Of course some of us already have printers and do not want to buy a new one. There are several ways to do this.

One is to use a printing app on the iPad.

Most (or all) printing apps can only print pictures and/or files that have been copied to that app via Open In or another method. Several printer manufacturers have their own apps for their printers. In general those apps will probably have the best results, quality wise.

Another method is to load a program on the computer that will emulate an AirPrint compatible printer. Your computer must be on and have the printer available to it. The cheapest (free) is Airprint Activator. More features can be had with FingerPrint (mac and windows) and Printopia (mac only).

Printopia - Ecamm Network
FingerPrint - Collobos Software
How to Install AirPrint Activator for Windows?

A few printers (mostly HP's again) can be set up with their own email address. PDF attachments can be sent via this address to be printed. The last review I saw (many months ago) said it could be quite slow (big files not recommended), and sometimes the emails got lost and never printed. The advantage was that you could literally send/print from anywhere you have an internet connection.

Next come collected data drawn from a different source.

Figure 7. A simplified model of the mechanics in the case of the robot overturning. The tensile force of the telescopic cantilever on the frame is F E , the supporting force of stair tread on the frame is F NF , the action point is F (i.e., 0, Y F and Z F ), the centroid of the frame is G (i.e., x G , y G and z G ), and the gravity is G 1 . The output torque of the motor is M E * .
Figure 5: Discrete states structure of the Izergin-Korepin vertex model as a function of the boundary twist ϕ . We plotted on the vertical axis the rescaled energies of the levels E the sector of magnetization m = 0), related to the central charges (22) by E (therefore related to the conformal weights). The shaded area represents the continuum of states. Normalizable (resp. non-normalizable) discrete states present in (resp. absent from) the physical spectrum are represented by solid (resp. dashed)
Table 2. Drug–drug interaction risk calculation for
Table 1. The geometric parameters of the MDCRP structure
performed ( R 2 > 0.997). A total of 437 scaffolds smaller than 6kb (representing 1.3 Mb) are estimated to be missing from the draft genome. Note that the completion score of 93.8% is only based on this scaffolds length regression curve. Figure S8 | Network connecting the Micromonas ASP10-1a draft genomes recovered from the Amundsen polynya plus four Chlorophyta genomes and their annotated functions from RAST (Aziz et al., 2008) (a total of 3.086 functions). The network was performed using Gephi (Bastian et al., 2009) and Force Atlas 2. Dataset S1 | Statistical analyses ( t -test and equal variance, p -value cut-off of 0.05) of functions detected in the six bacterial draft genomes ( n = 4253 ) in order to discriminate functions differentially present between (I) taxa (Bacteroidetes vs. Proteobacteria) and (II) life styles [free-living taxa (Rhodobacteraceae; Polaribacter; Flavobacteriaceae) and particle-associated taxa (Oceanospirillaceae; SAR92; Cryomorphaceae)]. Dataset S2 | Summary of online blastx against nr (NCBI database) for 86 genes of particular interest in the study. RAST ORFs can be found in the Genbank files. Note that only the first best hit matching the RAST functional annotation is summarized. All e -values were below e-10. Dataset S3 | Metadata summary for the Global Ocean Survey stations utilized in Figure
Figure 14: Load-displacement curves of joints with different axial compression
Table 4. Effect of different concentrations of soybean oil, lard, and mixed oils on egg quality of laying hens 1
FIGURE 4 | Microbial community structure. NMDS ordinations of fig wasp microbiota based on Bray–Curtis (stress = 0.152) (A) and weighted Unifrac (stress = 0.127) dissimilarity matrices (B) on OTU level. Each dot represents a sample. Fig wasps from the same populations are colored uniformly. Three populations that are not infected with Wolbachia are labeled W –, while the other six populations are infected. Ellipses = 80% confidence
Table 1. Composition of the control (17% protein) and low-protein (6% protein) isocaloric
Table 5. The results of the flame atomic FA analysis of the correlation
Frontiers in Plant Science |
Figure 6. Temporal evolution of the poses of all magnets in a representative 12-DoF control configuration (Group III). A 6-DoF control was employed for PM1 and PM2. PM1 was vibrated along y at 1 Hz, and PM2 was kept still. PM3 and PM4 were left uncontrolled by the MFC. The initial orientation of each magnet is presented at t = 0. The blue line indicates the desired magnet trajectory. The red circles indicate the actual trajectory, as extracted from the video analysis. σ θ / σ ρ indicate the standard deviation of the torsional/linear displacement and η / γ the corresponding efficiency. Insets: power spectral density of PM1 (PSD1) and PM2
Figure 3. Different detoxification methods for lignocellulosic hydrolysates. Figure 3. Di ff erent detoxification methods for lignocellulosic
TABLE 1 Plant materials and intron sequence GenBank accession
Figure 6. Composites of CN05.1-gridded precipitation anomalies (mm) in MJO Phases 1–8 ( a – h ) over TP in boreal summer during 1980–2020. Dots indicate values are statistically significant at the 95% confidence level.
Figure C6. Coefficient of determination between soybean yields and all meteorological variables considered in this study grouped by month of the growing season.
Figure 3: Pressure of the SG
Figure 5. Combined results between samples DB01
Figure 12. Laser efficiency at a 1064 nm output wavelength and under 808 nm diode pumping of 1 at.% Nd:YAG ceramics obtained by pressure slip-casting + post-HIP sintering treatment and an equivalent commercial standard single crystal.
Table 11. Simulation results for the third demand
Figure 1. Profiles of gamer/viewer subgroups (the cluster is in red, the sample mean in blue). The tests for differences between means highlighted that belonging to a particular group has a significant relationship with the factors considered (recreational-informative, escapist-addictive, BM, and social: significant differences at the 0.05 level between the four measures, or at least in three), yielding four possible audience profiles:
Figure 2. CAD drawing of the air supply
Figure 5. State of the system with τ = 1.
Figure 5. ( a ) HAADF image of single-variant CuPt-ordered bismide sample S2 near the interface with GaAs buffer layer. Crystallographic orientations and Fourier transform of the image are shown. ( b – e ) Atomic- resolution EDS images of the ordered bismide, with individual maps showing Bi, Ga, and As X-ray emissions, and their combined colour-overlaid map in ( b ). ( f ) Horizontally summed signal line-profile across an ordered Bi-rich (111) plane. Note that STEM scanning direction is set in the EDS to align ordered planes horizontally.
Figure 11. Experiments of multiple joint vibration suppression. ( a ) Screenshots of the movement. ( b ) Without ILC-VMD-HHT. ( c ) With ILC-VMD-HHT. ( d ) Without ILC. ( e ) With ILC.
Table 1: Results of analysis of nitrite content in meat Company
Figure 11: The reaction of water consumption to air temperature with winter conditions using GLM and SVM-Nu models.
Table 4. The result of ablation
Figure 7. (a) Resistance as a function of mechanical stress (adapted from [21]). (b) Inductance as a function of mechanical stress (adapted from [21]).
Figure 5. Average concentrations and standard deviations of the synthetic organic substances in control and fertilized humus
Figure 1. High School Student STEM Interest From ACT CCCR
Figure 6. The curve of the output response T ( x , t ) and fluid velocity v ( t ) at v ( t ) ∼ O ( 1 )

For small business owners and those with more than one printer who would like all their printers to work, but don't want to leave a computer on all the time. The Lantronix XPrintServer is a small box that connects to your network and is supposed to detect and make all your wireless printers available to iOS as AirPrint printers. I haven't seen a full review on it yet, so do your research.

Some NetGear router models support NetGear Genie, which will add AirPrint support for printers on your network. If the printer is not wireless, it must be shared on the network, and the computer it is connected to must be on.